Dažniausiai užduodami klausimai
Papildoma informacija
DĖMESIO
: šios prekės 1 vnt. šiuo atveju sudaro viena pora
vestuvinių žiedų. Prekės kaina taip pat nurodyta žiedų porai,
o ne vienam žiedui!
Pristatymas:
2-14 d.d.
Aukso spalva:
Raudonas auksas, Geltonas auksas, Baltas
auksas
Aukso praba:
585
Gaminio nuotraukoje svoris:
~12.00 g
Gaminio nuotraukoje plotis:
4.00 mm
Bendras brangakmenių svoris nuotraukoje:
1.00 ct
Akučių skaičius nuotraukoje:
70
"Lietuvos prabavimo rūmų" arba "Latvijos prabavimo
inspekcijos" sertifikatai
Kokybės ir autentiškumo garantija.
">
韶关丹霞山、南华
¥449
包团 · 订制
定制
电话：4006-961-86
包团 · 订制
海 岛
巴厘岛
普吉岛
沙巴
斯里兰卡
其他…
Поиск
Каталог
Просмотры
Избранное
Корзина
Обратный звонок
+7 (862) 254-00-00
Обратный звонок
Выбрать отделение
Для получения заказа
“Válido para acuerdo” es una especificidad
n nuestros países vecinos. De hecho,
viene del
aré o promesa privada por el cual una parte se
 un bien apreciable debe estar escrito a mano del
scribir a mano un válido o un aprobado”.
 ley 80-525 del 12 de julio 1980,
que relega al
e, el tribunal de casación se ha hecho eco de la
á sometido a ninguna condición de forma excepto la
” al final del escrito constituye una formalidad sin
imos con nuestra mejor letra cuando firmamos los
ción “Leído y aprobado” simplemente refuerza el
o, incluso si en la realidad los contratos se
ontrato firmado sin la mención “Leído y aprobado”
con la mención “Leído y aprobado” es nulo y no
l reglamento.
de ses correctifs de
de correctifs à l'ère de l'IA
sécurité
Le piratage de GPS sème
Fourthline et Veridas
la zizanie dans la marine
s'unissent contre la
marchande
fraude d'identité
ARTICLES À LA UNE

○ ○ ○ ○ ○

PROBLEM DETAILS — Return every line of the listing above verbatim, from the first to the last.

ANSWER BELOW —
Dažniausiai užduodami klausimai
Papildoma informacija
DĖMESIO
: šios prekės 1 vnt. šiuo atveju sudaro viena pora
vestuvinių žiedų. Prekės kaina taip pat nurodyta žiedų porai,
o ne vienam žiedui!
Pristatymas:
2-14 d.d.
Aukso spalva:
Raudonas auksas, Geltonas auksas, Baltas
auksas
Aukso praba:
585
Gaminio nuotraukoje svoris:
~12.00 g
Gaminio nuotraukoje plotis:
4.00 mm
Bendras brangakmenių svoris nuotraukoje:
1.00 ct
Akučių skaičius nuotraukoje:
70
"Lietuvos prabavimo rūmų" arba "Latvijos prabavimo
inspekcijos" sertifikatai
Kokybės ir autentiškumo garantija.
">
韶关丹霞山、南华
¥449
包团 · 订制
定制
电话：4006-961-86
包团 · 订制
海 岛
巴厘岛
普吉岛
沙巴
斯里兰卡
其他…
Поиск
Каталог
Просмотры
Избранное
Корзина
Обратный звонок
+7 (862) 254-00-00
Обратный звонок
Выбрать отделение
Для получения заказа
“Válido para acuerdo” es una especificidad
n nuestros países vecinos. De hecho,
viene del
aré o promesa privada por el cual una parte se
 un bien apreciable debe estar escrito a mano del
scribir a mano un válido o un aprobado”.
 ley 80-525 del 12 de julio 1980,
que relega al
e, el tribunal de casación se ha hecho eco de la
á sometido a ninguna condición de forma excepto la
” al final del escrito constituye una formalidad sin
imos con nuestra mejor letra cuando firmamos los
ción “Leído y aprobado” simplemente refuerza el
o, incluso si en la realidad los contratos se
ontrato firmado sin la mención “Leído y aprobado”
con la mención “Leído y aprobado” es nulo y no
l reglamento.
de ses correctifs de
de correctifs à l'ère de l'IA
sécurité
Le piratage de GPS sème
Fourthline et Veridas
la zizanie dans la marine
s'unissent contre la
marchande
fraude d'identité
ARTICLES À LA UNE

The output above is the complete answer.